In other studies, taurine showed renoprotective effects by decreasing proinflammatory cytokines and renal oxidative stress (31), and by inhibiting glucose-induced apoptosis in vascular endothelial cells (32). Potential prevention of diabetic nephropathy is associated with the inhibition of advanced glycation end products and exerted anti-fibrotic activity (7).
Taurine was shown to protect against atherosclerotic disease by reversing endothelial abnormalities (33). Oral taurine supplementation reduces blood pressure by decreasing the levels of plasma epinephrine (20) and inhibits ischemia-induced apoptosis in the heart muscle by activating protein kinase Akt activities and suppressing caspase-9 (34). It upregulates hydrogen sulfide-synthesizing enzyme expression and reduces vascular reactivity via inhibition of transient receptor potential channel subtype 3-mediated calcium influx (43). Taurine also serves as a neurotransmitter (35) and crosses the blood-brain barrier by transporters (36). It reduces glutamate excitotoxicity through regulation of calcium ions and mitochondrial energy metabolism (37). The anti-apoptotic function of taurine is due to its inhibition of glutamate-induced membrane depolarization (38).

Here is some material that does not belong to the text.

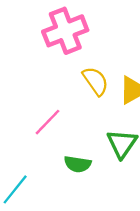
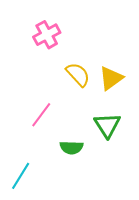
pink cross: (65, 31) -> (47, 35), size x0.7

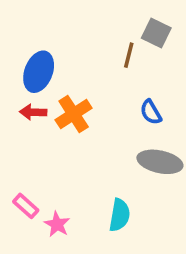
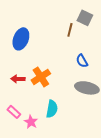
red arrow: (33, 112) -> (18, 79), moved
orange cross: (74, 114) -> (41, 77), moved
cyan semicircle: (120, 215) -> (52, 109), moved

Case reports In these reports, taurine was identified as a major component of energy drinks.
Acute renal failure: In a 17-year-old boy following consumption of 3 L of an energy drink in combination with 1 L of vodka, which amounted to 4600 mg of taurine and 780 mg of caffeine mixed with 380 g of alcohol (27).
Ventricular tachycardia and death: A 28-year-old-man suffered ventricular tachycardia and died after drinking 3 250-mL cans of an energy drink containing caffeine and taurine among other ingredients (42).
Taurine administered with ethanol (animal study): Caused a drastic reduction in blood glucose, resulting in death (26).